Short Bio Vs. Full Professional Bio
First of all, we should be clear on the difference between a short bio and a full bio. A short bio is one that you will commonly find attached to your social media accounts such as Facebook, LinkedIn, Twitter, etc. Since many potential employers now check personal social media profiles, it’s a good idea to review your own bio. A good small bio will contain the following information:
? Name and current professional role or academic placement
? Your ultimate goal in your professional and personal life
? Your biggest achievement(s) to date – only the highlights, not everything
As for a full bio, there’s additional information that you’ll want to add in, which we’ll cover in more detail in the next section. LinkedIn gives users quite a bit of space to put in a personal introduction, which acts as your bio. When the platform allows you more room, it’s a good idea to use it, but you also shouldn’t go overboard. Let’s look at what to include in an effective bio.
What to Include in an Effective Bio
As with the short bio, you should start with your name. A nice hook to a bio can be a sentence about your name, what it means, or why your family chose it. It doesn’t always work, but in cases where your name is especially meaningful, it’s a great way to hook in readers without looking unprofessional. It can show a bit of artistic writing flair too.
Next, be sure to mention your current working or academic situation. Explain your position, what you’re doing and what responsibilities you currently hold. As you can see, we’re starting with a lot of simple information, but that’s also helpful because it makes it easy to read at the start, so people will be more likely to keep reading.
Another addition early on in your bio should be something that some people refer to as your “North Star.” If you’re from the southern hemisphere, you might call it your “Southern Cross.” What is this? It refers to a statement that summarizes your main principles and values. Employers and others today are very interested in people’s values and beliefs.
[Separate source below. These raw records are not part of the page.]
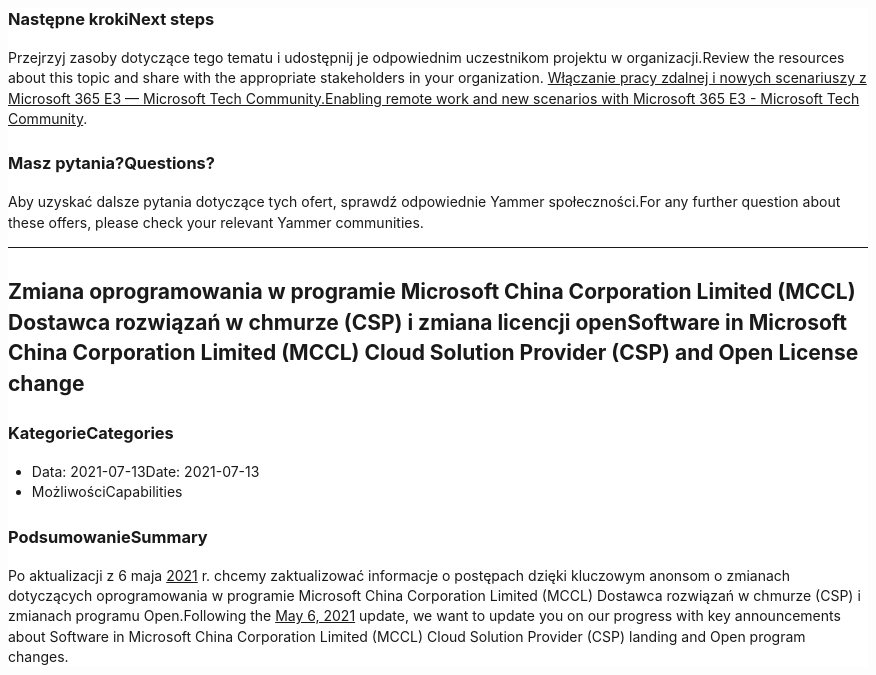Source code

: 
### <a name="next-steps"></a><span data-ttu-id="37f5c-121">Następne kroki</span><span class="sxs-lookup"><span data-stu-id="37f5c-121">Next steps</span></span>
<span data-ttu-id="37f5c-122">Przejrzyj zasoby dotyczące tego tematu i udostępnij je odpowiednim uczestnikom projektu w organizacji.</span><span class="sxs-lookup"><span data-stu-id="37f5c-122">Review the resources about this topic and share with the appropriate stakeholders in your organization.</span></span> <span data-ttu-id="37f5c-123">[Włączanie pracy zdalnej i nowych scenariuszy z Microsoft 365 E3 — Microsoft Tech Community.](https://techcommunity.microsoft.com/t5/microsoft-365-blog/enabling-remote-work-and-new-scenarios-with-microsoft-365-e3/ba-p/2118541/)</span><span class="sxs-lookup"><span data-stu-id="37f5c-123">[Enabling remote work and new scenarios with Microsoft 365 E3 - Microsoft Tech Community](https://techcommunity.microsoft.com/t5/microsoft-365-blog/enabling-remote-work-and-new-scenarios-with-microsoft-365-e3/ba-p/2118541/).</span></span>

### <a name="questions"></a><span data-ttu-id="37f5c-124">Masz pytania?</span><span class="sxs-lookup"><span data-stu-id="37f5c-124">Questions?</span></span>

<span data-ttu-id="37f5c-125">Aby uzyskać dalsze pytania dotyczące tych ofert, sprawdź odpowiednie Yammer społeczności.</span><span class="sxs-lookup"><span data-stu-id="37f5c-125">For any further question about these offers, please check your relevant Yammer communities.</span></span> 

________________
## <a name="software-in-microsoft-china-corporation-limited-mccl-cloud-solution-provider-csp-and-open-license-change"></a><a name="9"></a><span data-ttu-id="37f5c-126">Zmiana oprogramowania w programie Microsoft China Corporation Limited (MCCL) Dostawca rozwiązań w chmurze (CSP) i zmiana licencji open</span><span class="sxs-lookup"><span data-stu-id="37f5c-126">Software in Microsoft China Corporation Limited (MCCL) Cloud Solution Provider (CSP) and Open License change</span></span>

### <a name="categories"></a><span data-ttu-id="37f5c-127">Kategorie</span><span class="sxs-lookup"><span data-stu-id="37f5c-127">Categories</span></span>

- <span data-ttu-id="37f5c-128">Data: 2021-07-13</span><span class="sxs-lookup"><span data-stu-id="37f5c-128">Date: 2021-07-13</span></span>
- <span data-ttu-id="37f5c-129">Możliwości</span><span class="sxs-lookup"><span data-stu-id="37f5c-129">Capabilities</span></span>
 
### <a name="summary"></a><span data-ttu-id="37f5c-130">Podsumowanie</span><span class="sxs-lookup"><span data-stu-id="37f5c-130">Summary</span></span>

<span data-ttu-id="37f5c-131">Po aktualizacji z 6 maja [2021](https://partner.microsoft.com/resources/detail/csp-perpetual-software-coming-to-china-pdf) r. chcemy zaktualizować informacje o postępach dzięki kluczowym anonsom o zmianach dotyczących oprogramowania w programie Microsoft China Corporation Limited (MCCL) Dostawca rozwiązań w chmurze (CSP) i zmianach programu Open.</span><span class="sxs-lookup"><span data-stu-id="37f5c-131">Following the [May 6, 2021](https://partner.microsoft.com/resources/detail/csp-perpetual-software-coming-to-china-pdf) update, we want to update you on our progress with key announcements about Software in Microsoft China Corporation Limited (MCCL) Cloud Solution Provider (CSP) landing and Open program changes.</span></span>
They are a key part of what they call “cultural fit,” which means when a company wonders if your personality and outlook will be a good fit with existing team members. So, create a statement that describes your ethos, outlook on life, and what beliefs you hold nearest and dearest.
Finally, your bio should include a “top 3” of your main academic or professional achievements to date. We say a ‘top 3’ because if you have already accumulated a lot of work experience, then these lists of achievements can get long and dull. If you list too many achievements, you risk putting off readers who may think the list is exaggerated. More importantly, listing all of your successes shows you can’t prioritize and isolate the “stand-out” achievements.
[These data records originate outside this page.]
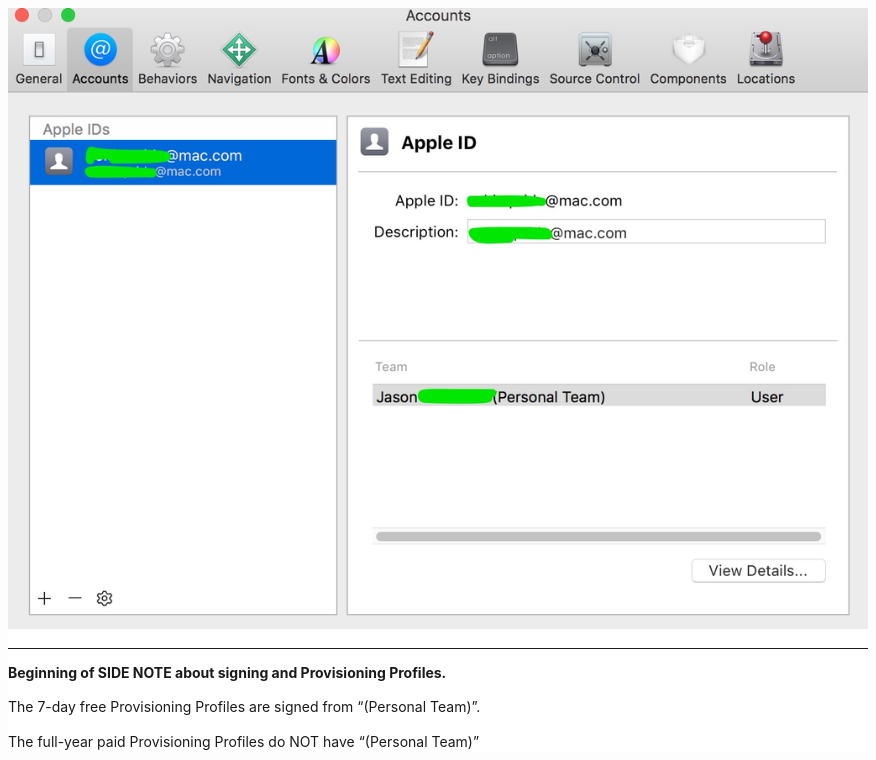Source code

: ![Apple ID added in Xcode](img/apple_id.jpg)


********************************

<b>Beginning of SIDE NOTE about signing and Provisioning Profiles.</b>

The 7-day free Provisioning Profiles are signed from “(Personal Team)”.

The full-year paid Provisioning Profiles do NOT have “(Personal Team)”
Tips on Standing Out from the Crowd
Make a Plan and a Draft
Don’t just start writing your bio directly. Create a plan for a structure and make lists of your achievements and goals. When making your list, try to get everything down on paper or on your screen so you can see it all and then isolate the ones you want to use in your “top 3.” Draft a few versions of your bio using different styles and structures and see which one feels the best to you. Choose the one that felt the most natural to write and that you think reads the most smoothly.
Include a Hook
Just like any advertisement that gets people’s attention, you need something gripping and interesting to use at the start of your bio. Above, we mentioned an idea of using something about your name. This can work for some, but others may decide to use a famous quote, a line of poetry or literature, something about their childhood or background, or a short idea or comment about someone in their field they admire. The scope for hooks is very wide. The more interesting the first sentence, the better chance your audience has of reading the whole thing.
Tell Your Story
Facts and figures have their place in your personal info, but your bio should try its best to tell a story of where you started, how far you’ve come, and where you are now. Proving that you’ve progressed, grown, and matured through your academic and working life is very important. A more story-like bio is one that is more engaging to read.
Your bio may not be very long in terms of word count, but it is still your digital first impression to potential employers and institutions of higher learning. So, invest time and effort to make it just perfect.